8. Several served in the Union Army during the Civil War and Pearsall was in the Confederate Army.

9. Both Leggett and Brainard had multiple marriages, an oddity for the era. I didn’t spend much time telling you about the player’s home life, but they seem to be the only ones with more than one wife (and Creighton never married). For a couple I found no information about marriage one way or the other.

So there they are, the 1860 Execelsior of Brooklyn. I’m sure that there is more information available on the players, but this should give anyone interested a place to start if they want to learn about the men. They were champions once, formidable for a few years, and one of the great teams of the era. They also were, all in all, a group of fairly typical men.

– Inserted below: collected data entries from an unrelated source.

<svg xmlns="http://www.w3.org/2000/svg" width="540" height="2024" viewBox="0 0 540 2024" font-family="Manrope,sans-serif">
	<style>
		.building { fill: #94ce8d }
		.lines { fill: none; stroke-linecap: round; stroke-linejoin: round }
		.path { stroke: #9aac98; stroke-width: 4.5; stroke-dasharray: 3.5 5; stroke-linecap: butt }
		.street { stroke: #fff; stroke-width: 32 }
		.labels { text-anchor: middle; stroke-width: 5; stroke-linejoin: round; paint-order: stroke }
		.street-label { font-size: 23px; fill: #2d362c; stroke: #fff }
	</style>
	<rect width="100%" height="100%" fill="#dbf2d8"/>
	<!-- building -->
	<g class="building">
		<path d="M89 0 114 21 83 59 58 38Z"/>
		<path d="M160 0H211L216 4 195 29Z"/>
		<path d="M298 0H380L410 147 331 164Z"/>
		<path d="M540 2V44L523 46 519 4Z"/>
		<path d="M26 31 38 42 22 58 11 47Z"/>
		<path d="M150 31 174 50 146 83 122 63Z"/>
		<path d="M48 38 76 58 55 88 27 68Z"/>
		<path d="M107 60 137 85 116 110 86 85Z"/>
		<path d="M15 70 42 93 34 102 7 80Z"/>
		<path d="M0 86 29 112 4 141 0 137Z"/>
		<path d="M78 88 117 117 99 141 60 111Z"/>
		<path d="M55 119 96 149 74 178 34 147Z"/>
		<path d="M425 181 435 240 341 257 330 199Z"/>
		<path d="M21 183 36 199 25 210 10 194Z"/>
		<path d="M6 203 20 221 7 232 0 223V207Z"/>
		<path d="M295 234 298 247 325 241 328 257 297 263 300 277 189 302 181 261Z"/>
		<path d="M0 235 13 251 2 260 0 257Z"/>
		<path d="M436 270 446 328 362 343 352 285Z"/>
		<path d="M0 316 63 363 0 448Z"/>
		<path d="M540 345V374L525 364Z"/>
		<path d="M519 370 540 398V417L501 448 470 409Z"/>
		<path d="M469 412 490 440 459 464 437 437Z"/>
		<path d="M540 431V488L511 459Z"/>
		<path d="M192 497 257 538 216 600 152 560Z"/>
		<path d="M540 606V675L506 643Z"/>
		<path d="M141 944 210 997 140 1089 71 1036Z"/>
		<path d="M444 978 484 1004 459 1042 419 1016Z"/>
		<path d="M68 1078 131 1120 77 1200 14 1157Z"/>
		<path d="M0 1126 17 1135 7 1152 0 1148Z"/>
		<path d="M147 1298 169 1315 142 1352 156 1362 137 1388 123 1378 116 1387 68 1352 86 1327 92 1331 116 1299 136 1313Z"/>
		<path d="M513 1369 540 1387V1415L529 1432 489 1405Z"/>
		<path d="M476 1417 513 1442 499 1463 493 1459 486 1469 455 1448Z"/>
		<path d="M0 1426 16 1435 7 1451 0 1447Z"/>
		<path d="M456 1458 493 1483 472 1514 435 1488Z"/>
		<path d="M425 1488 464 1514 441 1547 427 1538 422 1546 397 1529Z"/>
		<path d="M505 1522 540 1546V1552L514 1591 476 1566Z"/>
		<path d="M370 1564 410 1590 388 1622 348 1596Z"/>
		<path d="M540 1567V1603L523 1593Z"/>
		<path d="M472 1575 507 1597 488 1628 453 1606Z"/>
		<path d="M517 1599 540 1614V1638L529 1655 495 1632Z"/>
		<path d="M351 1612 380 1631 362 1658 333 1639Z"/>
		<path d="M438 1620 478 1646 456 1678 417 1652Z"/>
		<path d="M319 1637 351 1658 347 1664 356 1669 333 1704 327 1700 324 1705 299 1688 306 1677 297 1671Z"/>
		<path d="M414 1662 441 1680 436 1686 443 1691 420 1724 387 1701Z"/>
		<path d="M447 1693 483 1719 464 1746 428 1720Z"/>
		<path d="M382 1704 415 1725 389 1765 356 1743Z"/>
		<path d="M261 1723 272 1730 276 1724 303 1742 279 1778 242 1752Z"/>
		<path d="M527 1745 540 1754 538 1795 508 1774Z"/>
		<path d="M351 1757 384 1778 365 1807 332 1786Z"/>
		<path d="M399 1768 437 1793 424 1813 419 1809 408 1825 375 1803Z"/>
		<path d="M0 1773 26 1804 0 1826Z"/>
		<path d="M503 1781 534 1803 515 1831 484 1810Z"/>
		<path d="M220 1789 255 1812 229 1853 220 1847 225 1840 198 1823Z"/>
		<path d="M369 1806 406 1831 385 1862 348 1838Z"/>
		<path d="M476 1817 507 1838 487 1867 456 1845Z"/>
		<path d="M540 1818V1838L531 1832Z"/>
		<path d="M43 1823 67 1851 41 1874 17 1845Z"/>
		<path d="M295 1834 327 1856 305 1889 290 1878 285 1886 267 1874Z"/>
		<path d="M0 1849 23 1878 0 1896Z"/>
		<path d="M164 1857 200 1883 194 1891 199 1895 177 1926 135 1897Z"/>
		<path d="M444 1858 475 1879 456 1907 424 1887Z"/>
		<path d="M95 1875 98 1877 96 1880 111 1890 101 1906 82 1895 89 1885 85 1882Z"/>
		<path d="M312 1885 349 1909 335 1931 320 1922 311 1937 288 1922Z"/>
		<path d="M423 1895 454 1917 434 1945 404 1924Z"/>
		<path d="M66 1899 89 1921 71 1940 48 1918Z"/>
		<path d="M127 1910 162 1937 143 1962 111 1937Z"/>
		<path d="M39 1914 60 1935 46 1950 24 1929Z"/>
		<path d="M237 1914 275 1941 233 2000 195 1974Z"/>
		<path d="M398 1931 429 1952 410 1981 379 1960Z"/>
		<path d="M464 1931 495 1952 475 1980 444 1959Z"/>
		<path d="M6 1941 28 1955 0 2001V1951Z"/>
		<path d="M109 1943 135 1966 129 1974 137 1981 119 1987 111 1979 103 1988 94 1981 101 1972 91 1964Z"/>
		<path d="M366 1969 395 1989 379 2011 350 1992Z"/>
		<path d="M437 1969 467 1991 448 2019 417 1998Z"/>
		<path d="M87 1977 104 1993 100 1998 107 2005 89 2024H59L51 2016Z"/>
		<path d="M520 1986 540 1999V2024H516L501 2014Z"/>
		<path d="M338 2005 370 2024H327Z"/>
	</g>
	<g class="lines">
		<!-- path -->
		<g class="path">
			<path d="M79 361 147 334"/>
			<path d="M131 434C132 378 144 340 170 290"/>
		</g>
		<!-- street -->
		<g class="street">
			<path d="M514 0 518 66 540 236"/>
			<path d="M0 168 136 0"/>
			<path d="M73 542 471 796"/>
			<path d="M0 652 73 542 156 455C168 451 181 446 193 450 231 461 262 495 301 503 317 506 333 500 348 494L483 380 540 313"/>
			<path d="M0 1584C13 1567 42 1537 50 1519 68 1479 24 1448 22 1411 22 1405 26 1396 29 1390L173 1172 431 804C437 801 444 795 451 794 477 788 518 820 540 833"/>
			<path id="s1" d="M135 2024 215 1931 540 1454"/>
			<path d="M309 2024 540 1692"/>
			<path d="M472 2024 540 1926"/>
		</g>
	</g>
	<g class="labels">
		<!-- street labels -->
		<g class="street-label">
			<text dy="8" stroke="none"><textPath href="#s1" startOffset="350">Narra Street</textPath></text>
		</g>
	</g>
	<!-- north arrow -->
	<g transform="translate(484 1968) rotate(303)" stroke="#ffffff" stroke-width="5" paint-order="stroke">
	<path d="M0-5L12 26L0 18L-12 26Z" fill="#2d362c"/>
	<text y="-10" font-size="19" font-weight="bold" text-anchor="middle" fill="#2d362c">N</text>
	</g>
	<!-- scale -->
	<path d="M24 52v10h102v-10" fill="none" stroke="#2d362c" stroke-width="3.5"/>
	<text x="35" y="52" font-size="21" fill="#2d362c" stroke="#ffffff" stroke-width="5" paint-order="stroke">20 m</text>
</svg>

The Ball Maker and the Telegrapher

September 22, 2015
Excelsior of Brooklyn 1860 team photo

Excelsior of Brooklyn 1860 team photo

Continuing on with my brief looks at the men who composed the 1860 Excelsiors, I’ve found the information available is getting sketchier and sketchier. Up to this point I’ve looked at five men as individuals. To do that now would make this post very short. So I’m going to combine two players here in one biographic post (with a short note at the end about another).

The Ball Maker

In the picture above John Campbell Whiting is the second man from the left. He has on a bow tie and stands just to the right of Jim Creighton, the man holding the ball. Whiting was born in either 1841 or 1842 in Erie County, New York. He was one of five brothers who ended up playing baseball in the 1850s and 1860s (with older brother Charles appearing to be the best). By 1858 John Whiting was playing ball with the local team, the Niagaras. He was the third baseman and one of the three best players on the team (Creighton and George Flanly, addressed below, were the others). The Stars, a Brooklyn team grabbed all of them and brought them to the New York metropolitan area, where they all three jumped to the Excelsiors almost immediately. Whiting played third with the Excelsiors and participated in the big “playoff” game with the Atlantic in 1860. He retired in 1861 (when he was roughly 20) and began manufacturing baseballs. He was, seemingly, successful but the American Civil War got in the way. By 1862 he can be found in the 31st New York Infantry and in June of 1863 made Lieutenant. After the war he remained in New York and became an investment broker (I don’t know if he still made baseballs as a side enterprise or not). Apparently he was pretty good at it because he moved (according to the 1880 census) to a pretty expensive neighborhood. He was visiting his daughter in Lanesboro, Massachusetts when he died on 26 September 1929. As far as I can tell, he was the last of the Excelsiors.

The Telegrapher

The man on the far right of the picture above is George H. Flanly. He was the normal center fielder for the Excelsiors in 1860. He was born in either 1833 or 1834 and by age 14 was considered one of the best ball players around. By the late 1850s he’s moved into the lineup of the Niagaras (of Buffalo, NY) and become reasonably famous for his fielding skills. In 1858 he moved to Brooklyn and hooked up with the Excelsiors. There is some evidence that both he and Creighton were being paid to play ball, which, if true, makes him the first man paid for his glove (although there were no gloves in 1859) rather than his bat. He hung on in baseball as late as 1869 when he is found playing for the Mutuals (of New York, not Brooklyn). For at least a while in 1866 he can be found umpiring games. Whether he was paid to play or not, it wasn’t enough to keep him from being required to hold another job. In 1858 he joined the Brooklyn police force as a member of their Telegraph section. He remained with the Brooklyn Police Telegraph Department into 1884. By 1872 he was Superintendent of the Department and when he retired in 1884 he received a yearly pension of $1000, a large sum in the era. I have been unable to find out when he died.

I’m now down to two men on the 1860 Excelsiors that I haven’t told you about. One of them is Thomas Reynolds. He’s the man on the far left of the picture above. He played shortstop for the team and that, other than an 1887 article that states he died “years ago”, is all I can find about him. That leaves one man to explore, which I’ll do later. I also want to make some general observations about the players at that time.